Les fac-similés des gaines abdominales de Warhol étaient de curieux compagnons pour cette séance d’écoute emo. Après la tentative d’assassinat de Valerie Solanas, Warhol fut contraint de porter ces corsets pour faire tenir en place ses organes internes endommagés. Ils incarnent certaines des contradictions à l’œuvre chez Warhol : n’était-il que surface, ou au contraire doté d’une profondeur référentielle et biographique ? Celui qui « voulait être une machine » était bien sûr seulement humain.
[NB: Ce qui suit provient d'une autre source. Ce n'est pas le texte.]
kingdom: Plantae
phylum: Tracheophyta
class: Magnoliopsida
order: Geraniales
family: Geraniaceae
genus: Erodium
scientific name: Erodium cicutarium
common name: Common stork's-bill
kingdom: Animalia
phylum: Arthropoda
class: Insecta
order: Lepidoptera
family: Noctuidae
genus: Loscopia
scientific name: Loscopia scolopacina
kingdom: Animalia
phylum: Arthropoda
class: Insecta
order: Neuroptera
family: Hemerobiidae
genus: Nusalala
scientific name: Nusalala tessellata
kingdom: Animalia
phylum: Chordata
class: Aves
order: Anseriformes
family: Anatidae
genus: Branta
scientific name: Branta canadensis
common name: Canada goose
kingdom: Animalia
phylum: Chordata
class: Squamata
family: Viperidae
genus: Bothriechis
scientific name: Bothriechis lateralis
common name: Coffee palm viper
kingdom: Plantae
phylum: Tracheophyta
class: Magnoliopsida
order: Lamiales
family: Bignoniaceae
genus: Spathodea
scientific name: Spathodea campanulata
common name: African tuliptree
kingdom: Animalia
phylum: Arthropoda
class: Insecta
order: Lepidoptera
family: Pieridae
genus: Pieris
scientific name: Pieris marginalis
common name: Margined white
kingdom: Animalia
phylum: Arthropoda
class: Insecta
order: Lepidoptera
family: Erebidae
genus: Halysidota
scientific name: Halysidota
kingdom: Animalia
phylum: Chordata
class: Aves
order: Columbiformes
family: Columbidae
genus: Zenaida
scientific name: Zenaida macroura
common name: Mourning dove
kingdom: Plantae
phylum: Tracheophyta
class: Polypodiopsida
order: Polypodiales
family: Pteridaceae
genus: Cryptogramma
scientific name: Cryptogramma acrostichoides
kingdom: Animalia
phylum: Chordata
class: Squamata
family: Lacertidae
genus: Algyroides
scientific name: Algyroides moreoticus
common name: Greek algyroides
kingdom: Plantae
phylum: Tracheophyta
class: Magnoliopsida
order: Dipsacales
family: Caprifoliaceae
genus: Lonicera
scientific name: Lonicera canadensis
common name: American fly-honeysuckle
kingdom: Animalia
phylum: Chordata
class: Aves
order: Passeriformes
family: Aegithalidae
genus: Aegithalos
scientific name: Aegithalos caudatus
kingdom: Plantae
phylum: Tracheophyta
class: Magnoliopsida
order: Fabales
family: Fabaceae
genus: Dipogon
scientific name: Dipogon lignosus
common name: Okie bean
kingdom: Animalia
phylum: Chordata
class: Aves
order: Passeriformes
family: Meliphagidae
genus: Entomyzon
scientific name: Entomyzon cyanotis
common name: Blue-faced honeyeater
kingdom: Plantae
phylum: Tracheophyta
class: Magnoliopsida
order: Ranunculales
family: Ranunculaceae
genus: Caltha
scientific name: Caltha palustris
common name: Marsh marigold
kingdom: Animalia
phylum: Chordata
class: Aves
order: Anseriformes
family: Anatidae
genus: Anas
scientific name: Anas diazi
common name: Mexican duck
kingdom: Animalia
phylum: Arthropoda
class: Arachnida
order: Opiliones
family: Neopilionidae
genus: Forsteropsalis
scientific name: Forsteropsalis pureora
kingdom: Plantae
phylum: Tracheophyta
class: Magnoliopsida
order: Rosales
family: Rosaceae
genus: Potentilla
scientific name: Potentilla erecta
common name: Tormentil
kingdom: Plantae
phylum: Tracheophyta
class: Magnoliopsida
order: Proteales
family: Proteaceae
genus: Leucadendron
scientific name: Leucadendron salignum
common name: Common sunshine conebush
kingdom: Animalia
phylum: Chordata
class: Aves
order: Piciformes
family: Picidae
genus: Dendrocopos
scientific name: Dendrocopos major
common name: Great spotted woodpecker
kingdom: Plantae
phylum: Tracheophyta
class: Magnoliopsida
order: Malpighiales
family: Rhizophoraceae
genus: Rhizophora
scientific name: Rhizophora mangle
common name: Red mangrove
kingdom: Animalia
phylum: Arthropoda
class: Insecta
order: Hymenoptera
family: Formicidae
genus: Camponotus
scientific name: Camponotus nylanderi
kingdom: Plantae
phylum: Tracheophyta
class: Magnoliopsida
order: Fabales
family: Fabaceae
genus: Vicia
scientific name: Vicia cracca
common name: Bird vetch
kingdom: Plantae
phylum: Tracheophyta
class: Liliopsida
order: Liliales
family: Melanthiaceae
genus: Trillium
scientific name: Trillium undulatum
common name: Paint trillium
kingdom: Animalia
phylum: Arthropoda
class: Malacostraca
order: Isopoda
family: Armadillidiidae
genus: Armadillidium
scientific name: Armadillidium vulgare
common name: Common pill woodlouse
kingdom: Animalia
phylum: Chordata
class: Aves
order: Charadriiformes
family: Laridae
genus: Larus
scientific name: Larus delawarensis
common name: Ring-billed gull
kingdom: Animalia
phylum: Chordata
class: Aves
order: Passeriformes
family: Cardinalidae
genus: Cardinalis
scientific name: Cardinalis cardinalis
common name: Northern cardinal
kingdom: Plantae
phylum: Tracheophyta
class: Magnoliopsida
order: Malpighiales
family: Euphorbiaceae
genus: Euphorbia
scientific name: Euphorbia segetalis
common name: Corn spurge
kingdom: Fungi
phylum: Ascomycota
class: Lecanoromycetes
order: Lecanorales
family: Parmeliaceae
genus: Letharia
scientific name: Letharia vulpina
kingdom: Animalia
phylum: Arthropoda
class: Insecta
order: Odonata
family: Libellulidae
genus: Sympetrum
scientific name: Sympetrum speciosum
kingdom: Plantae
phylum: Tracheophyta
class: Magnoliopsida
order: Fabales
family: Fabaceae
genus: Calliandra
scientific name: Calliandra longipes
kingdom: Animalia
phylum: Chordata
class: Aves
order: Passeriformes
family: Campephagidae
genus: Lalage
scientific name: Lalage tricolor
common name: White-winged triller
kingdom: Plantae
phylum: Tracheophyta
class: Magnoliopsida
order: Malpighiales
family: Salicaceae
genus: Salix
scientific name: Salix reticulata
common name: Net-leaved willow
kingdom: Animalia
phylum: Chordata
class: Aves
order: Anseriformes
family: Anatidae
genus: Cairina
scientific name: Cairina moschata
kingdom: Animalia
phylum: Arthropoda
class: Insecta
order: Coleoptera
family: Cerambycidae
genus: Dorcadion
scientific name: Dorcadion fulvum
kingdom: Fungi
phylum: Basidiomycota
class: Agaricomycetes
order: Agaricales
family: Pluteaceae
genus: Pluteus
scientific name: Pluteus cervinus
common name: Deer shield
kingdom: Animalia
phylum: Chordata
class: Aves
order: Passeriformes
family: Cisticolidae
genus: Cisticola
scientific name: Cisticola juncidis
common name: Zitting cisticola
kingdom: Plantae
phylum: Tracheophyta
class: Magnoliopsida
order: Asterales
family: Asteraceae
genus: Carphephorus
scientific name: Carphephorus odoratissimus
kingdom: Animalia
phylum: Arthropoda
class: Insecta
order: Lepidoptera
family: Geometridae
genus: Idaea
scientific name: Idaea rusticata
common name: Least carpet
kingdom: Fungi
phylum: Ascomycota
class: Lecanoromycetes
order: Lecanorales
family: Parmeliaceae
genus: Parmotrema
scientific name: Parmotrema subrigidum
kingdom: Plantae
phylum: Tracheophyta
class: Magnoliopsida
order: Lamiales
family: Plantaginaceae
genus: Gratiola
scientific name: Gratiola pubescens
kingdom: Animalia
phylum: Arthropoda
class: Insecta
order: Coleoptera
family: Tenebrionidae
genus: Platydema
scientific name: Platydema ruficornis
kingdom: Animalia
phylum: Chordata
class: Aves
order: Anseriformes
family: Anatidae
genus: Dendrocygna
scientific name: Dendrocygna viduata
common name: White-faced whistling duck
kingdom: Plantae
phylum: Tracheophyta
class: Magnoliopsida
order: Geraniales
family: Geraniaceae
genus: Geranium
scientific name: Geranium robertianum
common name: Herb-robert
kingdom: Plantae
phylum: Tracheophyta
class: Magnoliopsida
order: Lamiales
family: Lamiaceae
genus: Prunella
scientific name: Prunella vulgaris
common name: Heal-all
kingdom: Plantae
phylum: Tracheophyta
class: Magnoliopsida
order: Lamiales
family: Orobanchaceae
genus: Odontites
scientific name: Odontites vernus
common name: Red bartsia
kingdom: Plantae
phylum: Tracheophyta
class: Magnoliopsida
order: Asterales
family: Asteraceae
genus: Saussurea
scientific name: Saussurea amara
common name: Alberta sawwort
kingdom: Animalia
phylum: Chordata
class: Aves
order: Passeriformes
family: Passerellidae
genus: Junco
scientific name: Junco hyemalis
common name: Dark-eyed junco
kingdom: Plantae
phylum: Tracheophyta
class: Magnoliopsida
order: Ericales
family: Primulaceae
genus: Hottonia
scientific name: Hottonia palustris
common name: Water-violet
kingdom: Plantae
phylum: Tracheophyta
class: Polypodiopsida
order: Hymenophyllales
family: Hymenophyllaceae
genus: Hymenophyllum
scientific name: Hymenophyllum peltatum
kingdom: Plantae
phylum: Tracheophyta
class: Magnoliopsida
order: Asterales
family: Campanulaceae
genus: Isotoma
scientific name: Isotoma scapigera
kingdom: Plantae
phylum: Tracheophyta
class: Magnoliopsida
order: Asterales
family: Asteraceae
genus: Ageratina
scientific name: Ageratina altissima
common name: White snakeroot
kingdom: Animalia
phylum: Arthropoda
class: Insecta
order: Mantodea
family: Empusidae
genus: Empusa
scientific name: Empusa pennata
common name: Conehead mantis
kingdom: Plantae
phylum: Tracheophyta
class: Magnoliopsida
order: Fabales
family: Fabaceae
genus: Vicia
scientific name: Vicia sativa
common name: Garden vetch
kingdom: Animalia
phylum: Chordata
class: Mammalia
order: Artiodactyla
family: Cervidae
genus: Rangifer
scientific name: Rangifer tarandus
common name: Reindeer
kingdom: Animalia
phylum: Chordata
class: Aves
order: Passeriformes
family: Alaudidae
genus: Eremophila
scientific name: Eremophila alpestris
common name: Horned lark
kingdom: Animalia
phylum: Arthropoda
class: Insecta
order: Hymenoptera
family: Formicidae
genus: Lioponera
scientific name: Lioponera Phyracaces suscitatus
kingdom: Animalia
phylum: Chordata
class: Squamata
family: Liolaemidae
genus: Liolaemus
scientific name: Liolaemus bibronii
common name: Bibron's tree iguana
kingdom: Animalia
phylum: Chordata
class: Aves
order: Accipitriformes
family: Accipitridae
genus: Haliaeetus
Le pop art apparaît comme une technologie de transition particulièrement analogue et rudimentaire face à l’IA et à la capacité de celle-ci à faire surgir de nouvelles images à partir de vastes ensembles d’apprentissage préexistants. On pourrait spéculer sur ce que Warhol aurait fait des moteurs d’appropriation de l’IA, penser à comment ceux-ci métabolisent nos personnes et les contenus que nous produisons en temps réel au fur et à mesure que nous les utilisons – question avec laquelle l’exposition de Kokopeli jouait sans aucun doute. Mais bien que l’assimilation de décennies de production culturelle – celles de Warhol, de Thom Yorke et de Kokopeli incluses – par l’omniscience algorithmique ait été invoquée ici, l’enjeu de l’exposition a été de conserver ce geste de distance critique qui est le propre de la création artistique. DALL-E y a été, en fin de compte, positionné comme un objet d’étude, un objet que les artistes peuvent explorer pour en relever les vulnérabilités et les failles qui prêtent à sourire, plutôt qu’un objet d’émerveillement auquel ils sont désormais soumis. Reste à voir quels aspects de cette approche nous inspireront le plus de nostalgie dans un avenir proche.
La gaine médicale et la couche-culotte sont toutes deux des prothèses qui visent à contenir les fluides qui s’écoulent de nos corps et notre absence de maîtrise sur eux, et, en cela, sont des accessoires poignants qui nous renvoient vers le contexte des débats actuels et des nouvelles frontières qui se dessinent entre l’humain et la machine. Et puis il y a le pampertaart, ce cadeau sublimatoire offert aux futurs parents, fait de couches-culottes rembourrées et orné de noeuds ; un phénomène si pitoyablement humain que la machine qui parviendrait à le comprendre saisirait enfin quelque chose de ce que c’est que d’être en vie.